2.3. Significant Accounting Policies
a) Property, plant and equipment:
Property, plant and equipment is stated at acquisition cost net of accumulated depreciation and accumulated impairment losses, if any. The Cost of these assets comprise its purchase price, borrowing cost and any cost directly attributable to bringing the asset to its working condition for its intended use. Subsequent expenditure relating to an item of assets are added to its book value only if they increase the future benefits from the existing assets beyond its previously assessed standard of performance. All other repairs and maintenance cost are charged to the statement of profit and loss during the period in which they are incurred.
Gains/Losses arising on disposal of property, plant and equipment are recognized in the statement of profit and loss as exceptional items.
Depreciation on fixed assets is provided on straight line method based on estimated useful life prescribed under Schedule II of the Companies Act, 2013.
The residual values, useful lives and method of depreciation of property, plant and equipment is reviewed at each financial year end and adjusted prospectively, if appropriate.
b) Inventories:
Inventories are valued at the lower of cost and net realizable value after providing for obsolescence, if any except in case of by-product which are valued at net realizable value. The cost is computed on First in First out (FIFO) basis. Cost for the purpose of
valuation of finished goods and goods in process is computed on the basis of cost of material, labor and other related overheads.
c) Cash and Cash Equivalents:
Cash and Cash Equivalents are short term (3 months or less from the date of acquisition), highly liquid investments that are daily convertible into cash and which are subject to and insignificant risk of changes in value.
d) Trade Receivables:
Trade receivables are recognized at fair value. In respect of ageing the company has debtors amounting to Rs. 623.01 Lac. (Previous year Rs. 702.98 Lac.). The Company is of the view that they have a strong base for recovering the amount from customer and they are in advance stage of discussion on the settlement of such outstanding amount and accordingly the above recoverable amount in the books is appropriate and accordingly no adjustment is required in the financial statement at the balance sheet date.
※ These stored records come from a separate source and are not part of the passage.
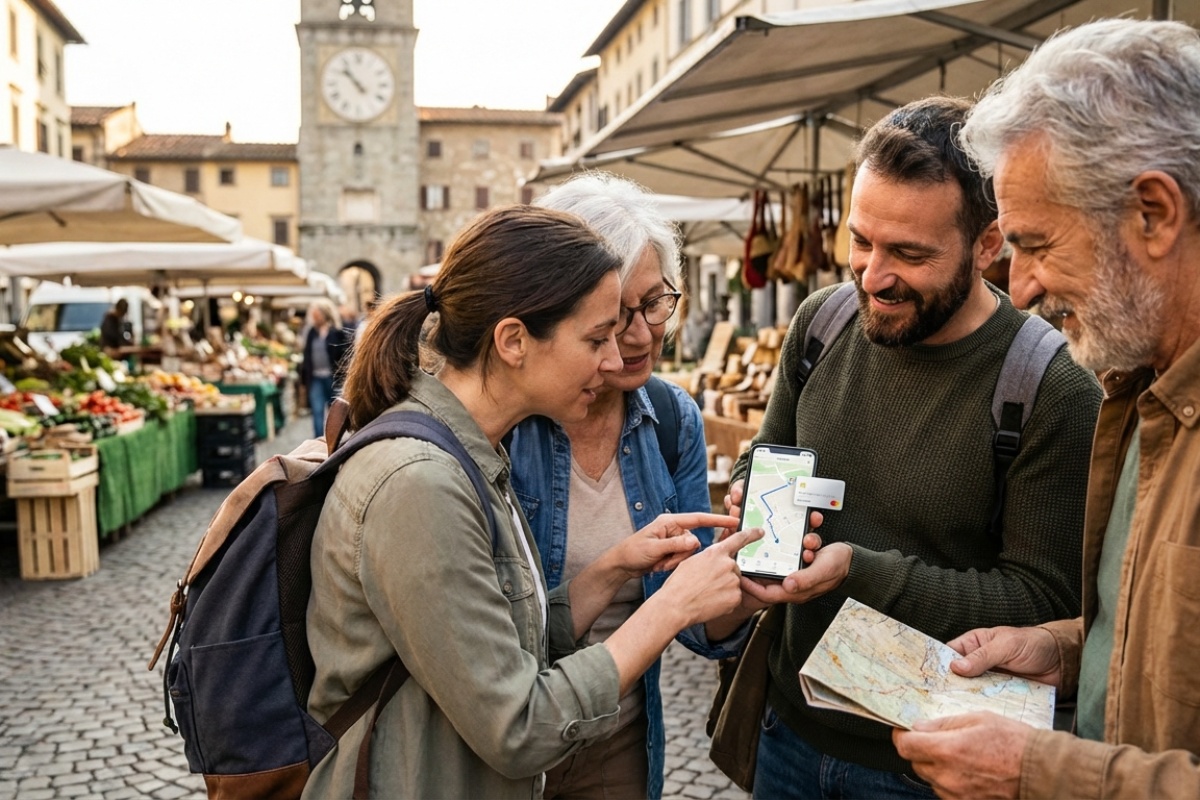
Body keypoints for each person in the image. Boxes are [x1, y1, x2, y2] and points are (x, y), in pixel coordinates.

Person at [302, 205, 762, 799]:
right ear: (514, 341)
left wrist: (613, 567)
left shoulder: (470, 454)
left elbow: (512, 645)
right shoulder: (422, 482)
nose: (615, 359)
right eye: (597, 337)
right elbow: (517, 726)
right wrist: (669, 606)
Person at [720, 95, 1103, 798]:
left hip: (930, 765)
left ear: (989, 245)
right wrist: (754, 494)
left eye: (909, 253)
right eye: (862, 241)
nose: (872, 276)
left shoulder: (1053, 386)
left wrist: (856, 572)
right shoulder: (821, 323)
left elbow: (1046, 599)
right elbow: (766, 452)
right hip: (789, 731)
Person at [893, 19, 1200, 799]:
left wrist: (1039, 772)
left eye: (1036, 243)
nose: (1020, 286)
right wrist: (1064, 649)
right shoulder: (1140, 391)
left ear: (1154, 214)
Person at [505, 173, 736, 800]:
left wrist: (749, 578)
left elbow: (696, 626)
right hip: (504, 753)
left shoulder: (671, 420)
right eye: (615, 315)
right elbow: (487, 650)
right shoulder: (506, 423)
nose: (640, 334)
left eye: (656, 301)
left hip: (622, 739)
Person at [299, 298, 352, 437]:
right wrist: (304, 380)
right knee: (317, 411)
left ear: (325, 314)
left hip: (332, 377)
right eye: (313, 315)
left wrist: (344, 376)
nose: (315, 318)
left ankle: (336, 439)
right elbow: (306, 357)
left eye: (317, 315)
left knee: (336, 412)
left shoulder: (337, 332)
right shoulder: (311, 332)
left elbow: (344, 355)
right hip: (315, 377)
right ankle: (319, 441)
e) Impairment of Non-Financial Tangible Assets:
Property, plant and equipment with finite life are evaluated for recoverability whenever there is an indication that carrying amounts may not be recoverable. If any such indication exists, the recoverable amount (i.e. higher of fair value less cost to sell and the value in use) is determined on an individual asset basis unless the asset does not generate cash flow that are largely independent of those from other assets. In such cases, the recoverable amount is determined for the cash generating unit (CGU) to which the assets belongs.
If the recoverable amount of an asset (or CGU) is estimated to be less that its carrying amount, the carrying amount of the asset (or CGU) is reduced to its recoverable amount. An impairment loss is recognized in the statement of profit and loss.